On the other hand, the novelty of Christ’s nativity remains so mysteriously new and novel that we have a hard time wrapping our heads around it. Our annual remembrance remains strangely new.  The Nativity ushered in such profound changes in the way we live and what we expect out of life that Christians have yet to fully apprehend them.  It is the hinge on which the world’s history pivots.  The season of Advent prepares us to experience Jesus Christ anew each year as if for the first time. 

And what of the far distant Advent of a new creation in which the mess we’ve made of things will be cleaned up for all times?  For Christians it’s a present Advent that is already here where the Kingdom of God is made present by love, but not yet fully realized reality: The already but not yet.   It’s a holy mystery, and for those willing to live into it, it’s life changing for them, and for all with whom they live and work.   It is the light that darkness cannot overcome, even if it’s only a little light in a few places. 

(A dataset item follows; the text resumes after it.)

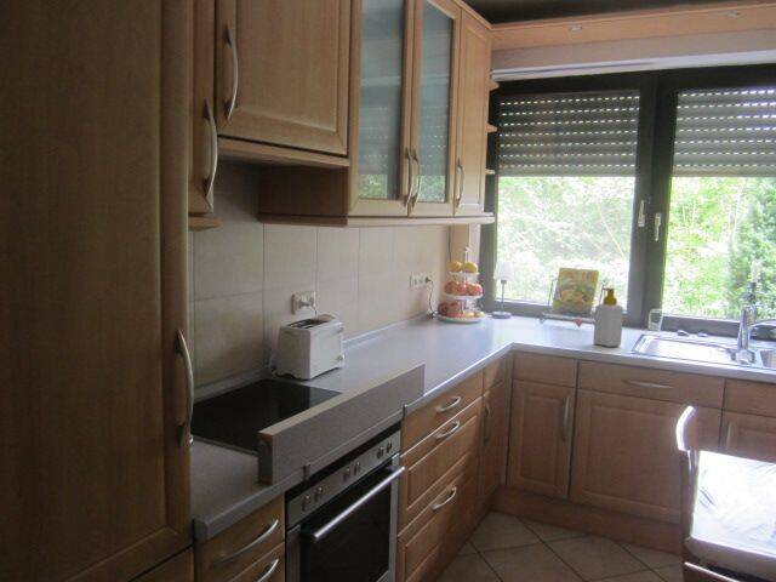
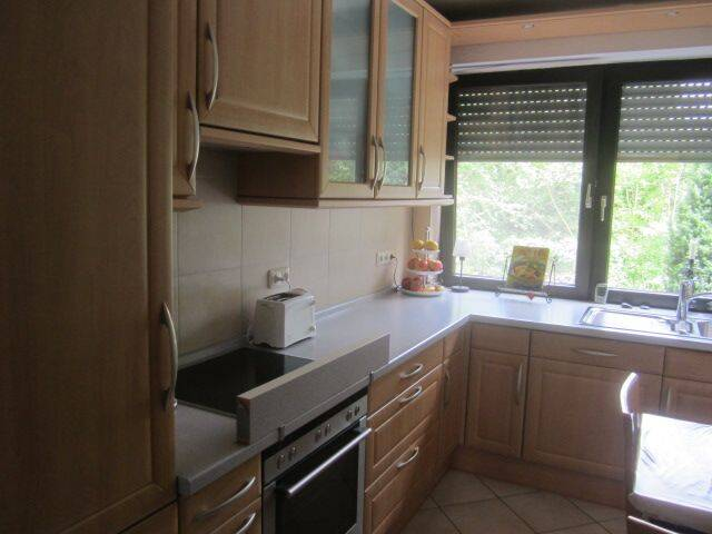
- soap bottle [592,287,624,348]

The Season of Advent comes at an inconvenient time, but then the Word of God always comes at an inconvenient time.  In this case, the church created its own inconvenience by plopping Advent and Christmas down on top of a preexisting Roman holiday of joyful partying and gift giving along with feasting and drinking to excess. I guess the idea was to tame the pagan celebrations, but it didn’t work.  The Roman Empire may have died long ago, but the Roman midwinter Saturnalia is still with us much as it was, with the addition of rampant consumerism.

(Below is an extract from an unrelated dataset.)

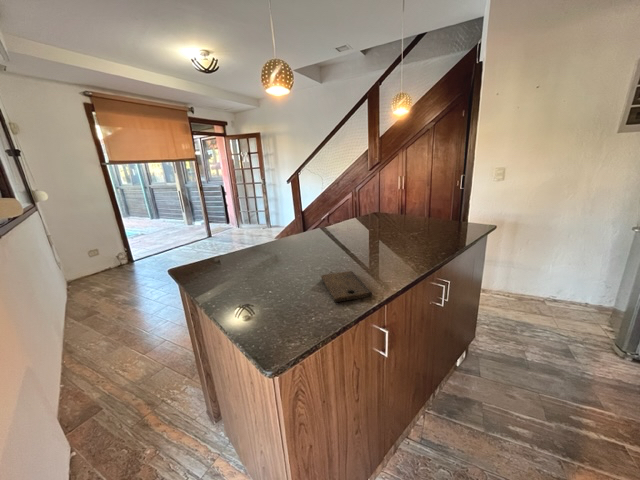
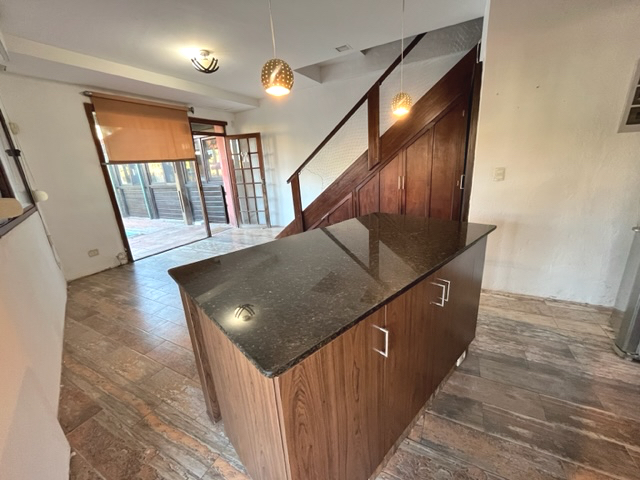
- cutting board [320,270,373,303]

Despite righteous tut-tutting about putting Christ back into Christmas, the two holidays are likely to coexist for more centuries yet.  And let’s face it, we Christians enjoy celebrating with friends and family as much as anyone.  We like the festive decorations and cheery songs that offer momentary relief from the troubles of daily life.  It will all be gone by New Year’s day.  The reality of January blahs and credit card statements will put a damper on it.   As the author of Ecclesiastes said, it’s all vanity, a chasing after the wind, there’s no substance to it.

In the meanwhile Christian Advent will have turned into Christmas joyfully celebrated all the way to January 6th, only to be followed by another season rejoicing in the light of Christ that enlightens the whole world and all of cosmic creation. Christians will remember that what began two thousand years ago is still in process, still changing lives.  It has substance that endures no matter the condition it encounters.  It never ceases to be new, novel.  

So let us give thanks for the many advents that have enriched the way we live.  Let’s enjoy a few weeks of good fellowship, and take delight in decorations, songs and feasts.  But let us more fully bend to meet Christ again as if for the first time knowing that the blessings of this Advent, still unfolding, are real, life changing, and will endure through the end of time into all eternity.